Grupa pod nazwą "Maniacy" oraz wodzą Jerome'a zaczyna siać niepokój w mieście.

Co kieruje ludźmi? Czy są to idee, a może programy które wgrane do głowy sterują zachowaniem?
By dana idea mogła się rozprzestrzeniać, potrzebuje słuchaczy, wyznawców.
A jak trafić do nich? Jak najlepszym przekazem..a najbardziej przyciągające uwagę są morderstwa, cierpienie i szaleństwo.
By zdobyć władzę trzeba wykreować konflikt, gdy ludzi opuści już nadzieja...zaproponować rozwiązanie, podsunąć bohatera, zbawcę niczego nie świadomych "owiec".

W tym właśnie momencie serial zaczyna przenikać do rzeczywistości, za pomocą zdaniem wielu - genialnej roli niedoszłego Jokera.
Czy nie jest to pewna kpina z odbiorcy? Wśród fanów uniwersum DC, Joker zajmuje szczególną rolę.Gdy grał go Nicholson, ludzie nie wierzyli że ktoś może zagrać go lepiej.
Gdy zagrał go Ledger, historia się powtórzyła, uznano że w swojej roli (ostatniej) jest niezastąpiony co jeszcze pogłębiła jego śmierć.
Niedługo czeka nas Leto, lecz na razie twórcy gotham rozpuścili pogłoski o możliwym Jokerze, podsuwając nam szalonego rudzielca Jerome'a.
Otoczka "to może być Joker" zebrała wysokie plony odpowiednio nastrajając widownię, niektórzy marudzili że przeszłość Jokera powinna być niewiadomą jak w kanonie.
Inni byli zachwyceni, Cameron Monaghan został okrzyknięty genialnym w swej roli, co po szybkim ubiciu przez naszego badacza ludzkiej natury Galavana, zostało przyjęte niezadowoleniem.
"Geniusz który umarł młodo", przepis na nieśmiertelną sławę oraz nieśmiertelność ideii jaką ze sobą niósł..Cobain, Winehouse, Ledger, oraz...Jezus?
Idea szaleństwa ogarnia Gotham, wszystko da się stworzyć, nawet boga którego siła mierzona jest ilością wyznawców.
"Nie ma nic bardziej zaraźliwego niż śmiech!" mawiał Jerome.Sam z polskiego podwórka pamiętam epidemię "śmiechu czesia".

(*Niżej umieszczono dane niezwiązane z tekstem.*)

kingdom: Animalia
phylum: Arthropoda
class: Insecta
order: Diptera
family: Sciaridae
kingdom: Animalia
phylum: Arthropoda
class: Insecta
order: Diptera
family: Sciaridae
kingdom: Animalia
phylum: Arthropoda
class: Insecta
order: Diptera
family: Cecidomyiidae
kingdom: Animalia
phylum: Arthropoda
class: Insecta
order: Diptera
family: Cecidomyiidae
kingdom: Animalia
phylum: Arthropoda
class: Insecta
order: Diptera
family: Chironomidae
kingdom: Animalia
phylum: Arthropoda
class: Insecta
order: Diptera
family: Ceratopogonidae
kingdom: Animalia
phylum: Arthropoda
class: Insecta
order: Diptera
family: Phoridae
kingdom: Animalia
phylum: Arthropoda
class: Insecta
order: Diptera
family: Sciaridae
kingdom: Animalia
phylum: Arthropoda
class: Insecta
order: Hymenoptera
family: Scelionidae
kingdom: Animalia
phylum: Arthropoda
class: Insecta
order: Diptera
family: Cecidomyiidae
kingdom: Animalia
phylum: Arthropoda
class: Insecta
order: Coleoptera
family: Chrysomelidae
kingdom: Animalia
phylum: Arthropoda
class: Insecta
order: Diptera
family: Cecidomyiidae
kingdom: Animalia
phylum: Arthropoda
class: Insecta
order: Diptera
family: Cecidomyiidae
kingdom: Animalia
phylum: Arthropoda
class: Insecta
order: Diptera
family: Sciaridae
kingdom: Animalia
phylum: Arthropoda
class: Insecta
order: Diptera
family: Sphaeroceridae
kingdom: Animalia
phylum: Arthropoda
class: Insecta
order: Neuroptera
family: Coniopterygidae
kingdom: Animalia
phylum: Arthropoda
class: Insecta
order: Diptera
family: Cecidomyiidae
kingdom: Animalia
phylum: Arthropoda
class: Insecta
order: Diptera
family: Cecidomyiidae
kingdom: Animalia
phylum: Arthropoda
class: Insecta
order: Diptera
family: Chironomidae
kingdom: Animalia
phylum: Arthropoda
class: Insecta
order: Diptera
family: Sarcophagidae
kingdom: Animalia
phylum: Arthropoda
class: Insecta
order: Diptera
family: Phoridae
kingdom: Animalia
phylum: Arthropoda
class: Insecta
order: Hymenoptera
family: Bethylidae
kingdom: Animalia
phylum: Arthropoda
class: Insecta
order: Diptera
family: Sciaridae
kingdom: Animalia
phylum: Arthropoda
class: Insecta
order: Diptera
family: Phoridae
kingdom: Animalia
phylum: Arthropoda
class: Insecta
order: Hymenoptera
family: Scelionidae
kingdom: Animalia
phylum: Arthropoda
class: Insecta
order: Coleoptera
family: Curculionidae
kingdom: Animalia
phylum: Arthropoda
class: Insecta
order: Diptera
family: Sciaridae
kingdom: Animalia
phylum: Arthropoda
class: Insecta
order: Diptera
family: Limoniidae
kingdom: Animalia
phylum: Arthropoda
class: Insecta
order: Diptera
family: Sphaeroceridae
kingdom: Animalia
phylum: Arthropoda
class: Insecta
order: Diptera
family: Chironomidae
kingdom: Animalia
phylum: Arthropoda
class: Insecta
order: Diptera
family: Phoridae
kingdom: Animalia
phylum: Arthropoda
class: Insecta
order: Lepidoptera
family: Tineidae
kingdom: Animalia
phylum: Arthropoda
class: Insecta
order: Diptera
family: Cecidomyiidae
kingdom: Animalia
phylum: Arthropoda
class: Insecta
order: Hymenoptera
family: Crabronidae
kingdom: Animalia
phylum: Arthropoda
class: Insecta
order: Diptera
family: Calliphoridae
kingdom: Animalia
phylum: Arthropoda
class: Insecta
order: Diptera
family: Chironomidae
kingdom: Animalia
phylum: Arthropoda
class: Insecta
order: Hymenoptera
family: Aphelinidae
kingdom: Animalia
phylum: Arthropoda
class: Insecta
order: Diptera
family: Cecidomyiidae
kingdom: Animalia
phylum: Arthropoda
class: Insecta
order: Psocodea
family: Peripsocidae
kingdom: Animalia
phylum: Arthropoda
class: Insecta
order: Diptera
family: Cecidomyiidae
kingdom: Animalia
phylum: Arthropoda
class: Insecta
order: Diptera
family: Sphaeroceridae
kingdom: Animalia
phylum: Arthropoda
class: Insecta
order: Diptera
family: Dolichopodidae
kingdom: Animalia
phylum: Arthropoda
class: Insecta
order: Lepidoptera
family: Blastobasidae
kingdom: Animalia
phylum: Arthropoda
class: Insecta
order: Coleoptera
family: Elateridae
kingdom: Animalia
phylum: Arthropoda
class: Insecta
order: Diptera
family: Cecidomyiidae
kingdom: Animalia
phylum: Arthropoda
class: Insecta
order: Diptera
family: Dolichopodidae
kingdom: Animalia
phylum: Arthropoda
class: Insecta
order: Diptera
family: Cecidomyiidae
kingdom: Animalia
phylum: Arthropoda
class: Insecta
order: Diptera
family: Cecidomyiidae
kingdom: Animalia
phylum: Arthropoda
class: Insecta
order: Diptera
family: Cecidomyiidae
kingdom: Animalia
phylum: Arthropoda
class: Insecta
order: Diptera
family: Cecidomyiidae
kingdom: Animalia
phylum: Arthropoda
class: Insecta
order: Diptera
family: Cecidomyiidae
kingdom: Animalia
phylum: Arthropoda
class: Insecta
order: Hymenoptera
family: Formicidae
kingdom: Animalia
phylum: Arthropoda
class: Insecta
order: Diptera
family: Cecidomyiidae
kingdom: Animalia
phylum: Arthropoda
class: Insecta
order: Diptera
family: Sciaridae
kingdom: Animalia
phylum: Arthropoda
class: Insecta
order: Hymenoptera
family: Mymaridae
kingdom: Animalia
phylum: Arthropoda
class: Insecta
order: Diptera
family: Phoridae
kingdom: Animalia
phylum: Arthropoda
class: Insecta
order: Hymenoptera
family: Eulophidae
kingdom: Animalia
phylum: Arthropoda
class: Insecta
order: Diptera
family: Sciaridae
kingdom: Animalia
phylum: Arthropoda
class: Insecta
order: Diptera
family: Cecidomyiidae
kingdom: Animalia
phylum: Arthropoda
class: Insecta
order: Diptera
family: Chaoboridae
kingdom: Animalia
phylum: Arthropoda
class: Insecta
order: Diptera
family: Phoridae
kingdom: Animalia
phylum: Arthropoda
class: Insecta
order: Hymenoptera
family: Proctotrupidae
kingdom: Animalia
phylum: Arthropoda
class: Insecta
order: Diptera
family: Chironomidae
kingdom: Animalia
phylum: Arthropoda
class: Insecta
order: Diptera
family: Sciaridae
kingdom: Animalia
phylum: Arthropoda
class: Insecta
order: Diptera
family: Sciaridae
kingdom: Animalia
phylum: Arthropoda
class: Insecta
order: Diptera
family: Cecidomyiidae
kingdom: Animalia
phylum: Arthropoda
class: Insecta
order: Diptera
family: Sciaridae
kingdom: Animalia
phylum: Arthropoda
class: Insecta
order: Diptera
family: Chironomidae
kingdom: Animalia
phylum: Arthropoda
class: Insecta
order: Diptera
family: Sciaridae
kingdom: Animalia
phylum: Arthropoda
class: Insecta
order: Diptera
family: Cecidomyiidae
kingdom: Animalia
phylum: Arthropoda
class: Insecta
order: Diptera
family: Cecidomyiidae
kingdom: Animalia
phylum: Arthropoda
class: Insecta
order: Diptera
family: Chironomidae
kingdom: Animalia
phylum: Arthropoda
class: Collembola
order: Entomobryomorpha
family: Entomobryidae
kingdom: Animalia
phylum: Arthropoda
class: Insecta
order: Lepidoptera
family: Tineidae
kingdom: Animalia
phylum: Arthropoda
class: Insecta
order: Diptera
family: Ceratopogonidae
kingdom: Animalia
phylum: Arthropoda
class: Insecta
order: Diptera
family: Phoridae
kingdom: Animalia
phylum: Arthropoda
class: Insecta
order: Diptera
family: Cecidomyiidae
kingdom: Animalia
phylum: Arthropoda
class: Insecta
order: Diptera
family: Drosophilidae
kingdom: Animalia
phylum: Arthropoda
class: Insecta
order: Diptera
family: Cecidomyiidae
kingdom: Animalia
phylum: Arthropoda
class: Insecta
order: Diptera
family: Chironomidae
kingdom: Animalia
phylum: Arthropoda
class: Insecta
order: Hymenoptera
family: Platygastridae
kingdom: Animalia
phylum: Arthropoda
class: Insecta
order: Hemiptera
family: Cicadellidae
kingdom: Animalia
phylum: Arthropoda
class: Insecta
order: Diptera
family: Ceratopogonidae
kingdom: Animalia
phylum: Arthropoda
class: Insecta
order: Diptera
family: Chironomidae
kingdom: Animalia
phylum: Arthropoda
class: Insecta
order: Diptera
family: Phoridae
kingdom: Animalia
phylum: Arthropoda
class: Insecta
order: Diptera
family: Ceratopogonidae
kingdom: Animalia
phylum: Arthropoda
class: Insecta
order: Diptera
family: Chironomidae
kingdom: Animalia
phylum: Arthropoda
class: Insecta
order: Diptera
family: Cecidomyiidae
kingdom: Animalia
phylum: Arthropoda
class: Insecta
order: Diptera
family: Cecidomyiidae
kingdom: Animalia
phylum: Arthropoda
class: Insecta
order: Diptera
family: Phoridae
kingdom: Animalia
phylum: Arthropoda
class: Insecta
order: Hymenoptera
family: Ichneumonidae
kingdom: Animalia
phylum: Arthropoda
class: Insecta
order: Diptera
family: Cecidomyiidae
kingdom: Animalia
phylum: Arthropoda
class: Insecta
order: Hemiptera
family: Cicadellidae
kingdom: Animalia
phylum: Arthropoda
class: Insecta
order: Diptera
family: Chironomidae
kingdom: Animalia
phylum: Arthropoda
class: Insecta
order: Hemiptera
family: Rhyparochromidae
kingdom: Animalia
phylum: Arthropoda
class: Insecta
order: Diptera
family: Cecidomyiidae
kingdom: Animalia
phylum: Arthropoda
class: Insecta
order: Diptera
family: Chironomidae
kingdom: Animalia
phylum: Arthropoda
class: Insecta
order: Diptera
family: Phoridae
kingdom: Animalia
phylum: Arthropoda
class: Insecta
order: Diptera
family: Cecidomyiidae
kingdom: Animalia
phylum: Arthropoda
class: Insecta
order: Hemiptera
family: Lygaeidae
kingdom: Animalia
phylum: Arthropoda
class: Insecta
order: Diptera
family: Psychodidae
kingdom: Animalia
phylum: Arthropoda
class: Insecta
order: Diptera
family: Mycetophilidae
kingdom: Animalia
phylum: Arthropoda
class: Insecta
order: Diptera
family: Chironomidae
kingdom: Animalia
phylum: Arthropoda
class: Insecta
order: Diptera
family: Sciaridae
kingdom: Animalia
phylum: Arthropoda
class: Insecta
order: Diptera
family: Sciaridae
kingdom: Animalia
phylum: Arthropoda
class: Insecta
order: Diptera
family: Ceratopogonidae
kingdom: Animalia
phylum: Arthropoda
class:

Kończąc - Gotham to ciekawy serial, pełen różnych ukrytych smaczków.Żyjemy w czasach gdzie zbyt często fikcja miesza się z rzeczywistością, ludzie pragną utożsamiać się, widzieć siebie w kimś innym.
Parafrazując Jerome'a: "Nie ma nic bardziej zaraźliwego niż idea".